My vote was for full bodies, I noticed a huge diffrence when I switched to all FB's and sold the shells.


----------



## Matt Jones (Mar 6, 2002)

If your spread consists of 14 shells, then yes...adding a dozen windsocks (especially if they're priced cheap) is a good investment at this point. Right now you just need numbers.

I still rock a few windsocks in the spread just for posterity. 8)


----------



## Steelpuck18 (Sep 16, 2008)

alright, thx. anybody else?


----------



## Ref (Jul 21, 2003)

We use about 8 dozen full bodies, but we have a dozen Deadly Decoys to help add movement to the spread.


----------



## dakotashooter2 (Oct 31, 2003)

Shells, windsocks and silos. They all have thier time and place. On bluebird days when birds can see the best full bodies are always gonna pull the best. On days with significant wind, socks really add to the spread but if there is no wind they are not as effective and they are very portable for hard to access places. Silos add some "bulk" to a spread and are also very portable.


----------



## whitehorse (Jan 28, 2008)

I put down some shells, even though I think it's more important to start right if you want to keep goose hunting several years from now...

get nice shells....

then add some full bodies and or some sillo's...

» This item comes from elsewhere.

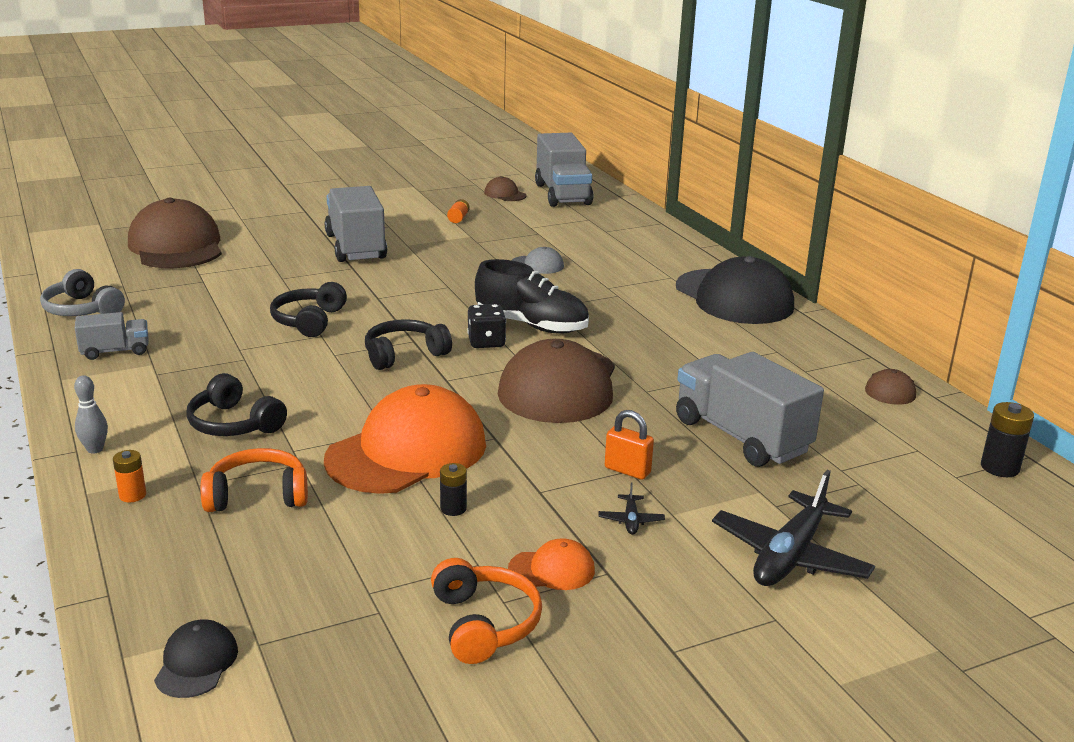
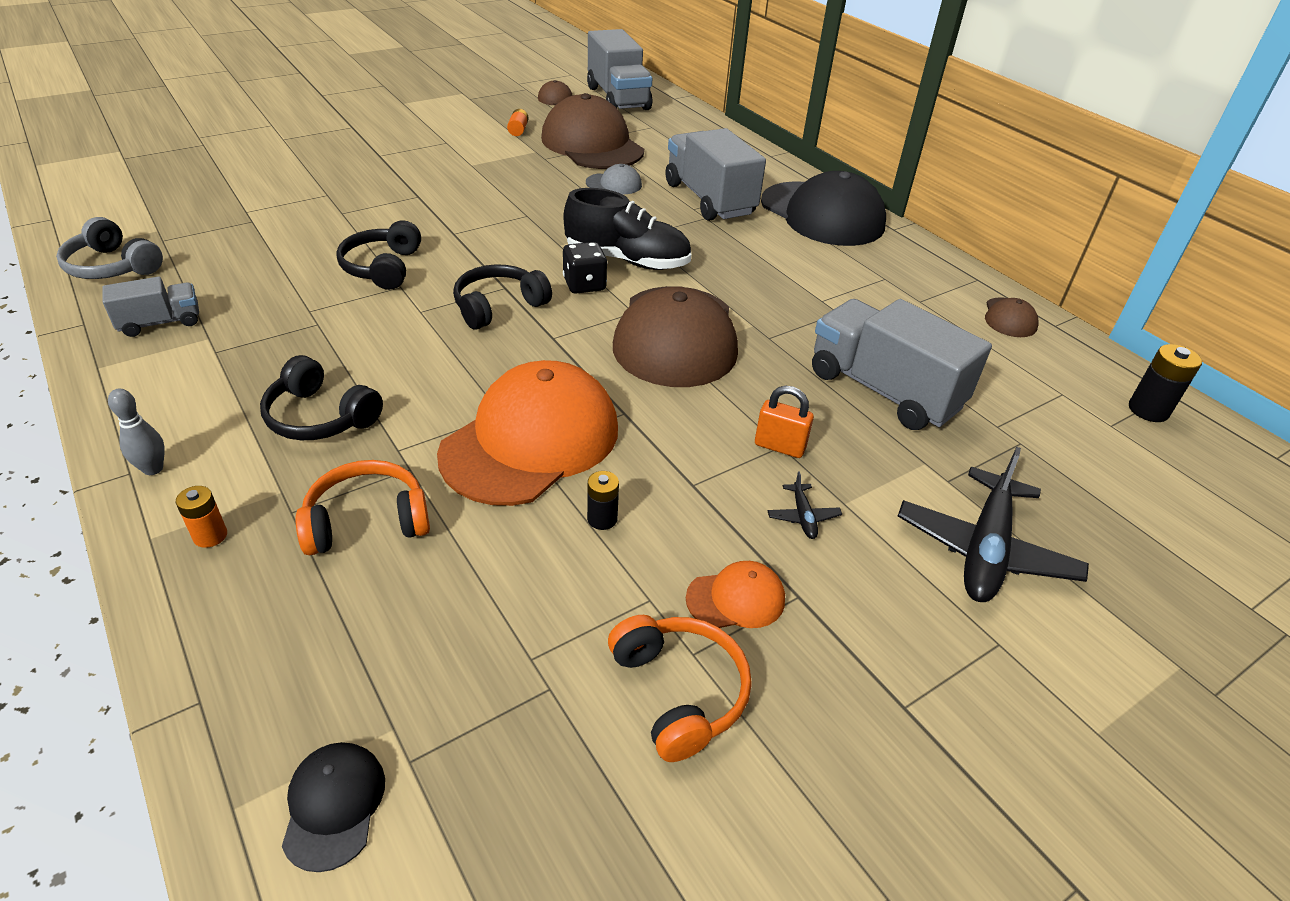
camera: 10 degrees left, 15 degrees up
(176, 246) = (214, 176): brown cap -> brown cap (592, 144)
(356, 247) = (416, 170): grey truck -> grey truck (709, 199)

my car holds 5 1/2 dozen deeks, my blind and my dog....

1.5 doz. full bodies, 3 dozen real geese silos, and a dozen oversized avery shells....

talk about savin on gas!! geese don't seem to mind it either


----------



## waterfowler22 (Aug 30, 2007)

Use fullbodies. It sounds like your just getting started with goose hunting and when you get more into it chances are you will want fullbodies anyway so just spend your money on somthing that will last and you can use for while. And im sure your budies will take you out sometime too and I know they have full bodies.


----------



## sod44 (Sep 30, 2008)

go with the fullbodies! the goose hunting is way better with fullbodies i think.


----------



## TNESS (Sep 30, 2008)

Full Bodies are the way to go


----------



## bigquackattack (Sep 18, 2006)

I add a couple dozen sillosock Canadas to my full body spread. It adds some good movement and numbers.


----------



## aveluciferi (Nov 8, 2007)

Use 8 dozen sillsocks and 6 dozen deadly decoys. They get more goose in than shells and fullbodies. Used shells and fullbodies for the last 25 years.
Later on the season, when hunters get problems with shy birds. I dont get problems, because they act live like.


----------



## snow (Dec 7, 2007)

Ditto on the silo socks...Full body look even with no wind and lots of movement with wind.


----------



## blhunter3 (May 5, 2007)

Get realgeese sillos


----------